4.06.2015

Journal, January 25, 1976 PM

Upon starting this journal, I declared that I hoped I would never be desperate enough to go back and read it myself. I’ve already reached that point. I read entries for December 26 & 27, and it brought back some nice memories. <It surprised me a little how strong my emotions were for Sofia!> So what the hell’s wrong with reading your own diary - I feel no guilt!

We have another visitor, Joseph, who Jay met on the road & brought back this morning during a meeting of El Maizal’s co-op students & two Acajutla consumer co-op people which they held at the rancho {beach house}. He’s Canadian, a chemical engineer, a former "Canadian PCV" {Canadian Peace Corps Volunteer} in Malaysia, and traveling around in a nice red van (since September). He’s renounced conventional North American life as gluttonous & too mind-oriented, and is into yoga, and totally experiencing each moment. It strikes me as kind of egotistical, but he’s a nice, mellow dude. He’s going into San Salvador with Jay tomorrow, and leaving the van - which he’s excited about because he hasn’t slept anywhere but in it since he began his travels. He spent most of the afternoon monkeying around it also. It seems to me he’s as tied to that piece of metal as others are to North American intellectual ideas or politics or football, or as I am to the idea of studying physics (as a method of studying my universe).

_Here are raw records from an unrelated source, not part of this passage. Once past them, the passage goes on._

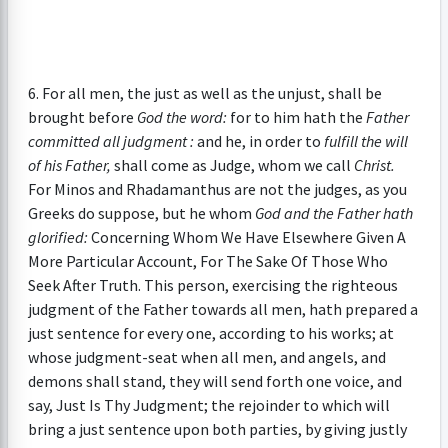
6. For all men, the just as well as the unjust, shall be
brought before
God the word:
for to him hath the
Father
committed all judgment :
and he, in order to
fulfill the will
of his Father,
shall come as Judge, whom we call
Christ.
For Minos and Rhadamanthus are not the judges, as you
Greeks do suppose, but he whom
God and the Father hath
glorified:
Concerning Whom We Have Elsewhere Given A
More Particular Account, For The Sake Of Those Who
Seek After Truth. This person, exercising the righteous
judgment of the Father towards all men, hath prepared a
just sentence for every one, according to his works; at
whose judgment-seat when all men, and angels, and
demons shall stand, they will send forth one voice, and
say, Just Is Thy Judgment; the rejoinder to which will
bring a just sentence upon both parties, by giving justly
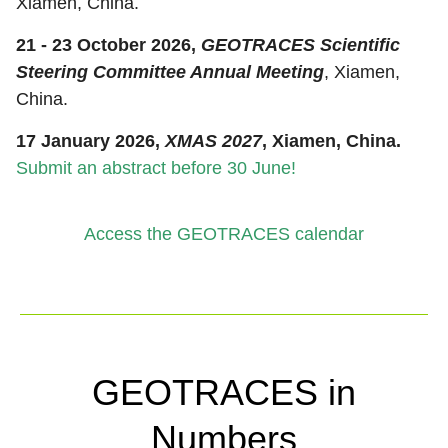
Xiamen, China.
21 - 23 October 2026,
GEOTRACES Scientific
Steering Committee Annual Meeting
, Xiamen,
China.
17 January 2026,
XMAS 2027
, Xiamen, China.
Submit an abstract before 30 June!
Access the GEOTRACES calendar
GEOTRACES in
Numbers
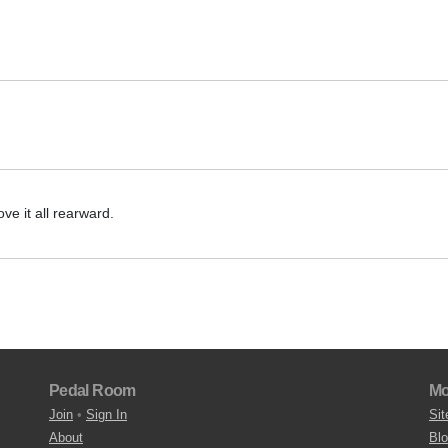
ve it all rearward.
Pedal Room
Mo
Join
•
Sign In
Sit
About
Bl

I may have seen a sun burn out on some fellow travelers in the universe tonight. It was just a quick flash - maybe I only imagined it - but it could have been judgment day for a race of God-fearing beings somewhere.

A second recognition of our mortality was visited upon me tonight. A reference to a presumed George Meany stroke by Hunter S. Thompson in "Fear and Loathing" {"Fear and Loathing: On the Campaign Trail '72"} brought back a flash of the night two winters ago, when, in the middle of a coughing fit, Dad’s face turned so red & I put my fingers in his mouth to keep him from swallowing his tongue. We started to call a doctor, but he was coming out of it by then. He was so completely helpless, and when he came to he had no knowledge of the attack. I’ll never forget how mellow he was right after he came to - like risen from the dead - pale, calm, rational, yet bewildered, like a recovering amnesia victim.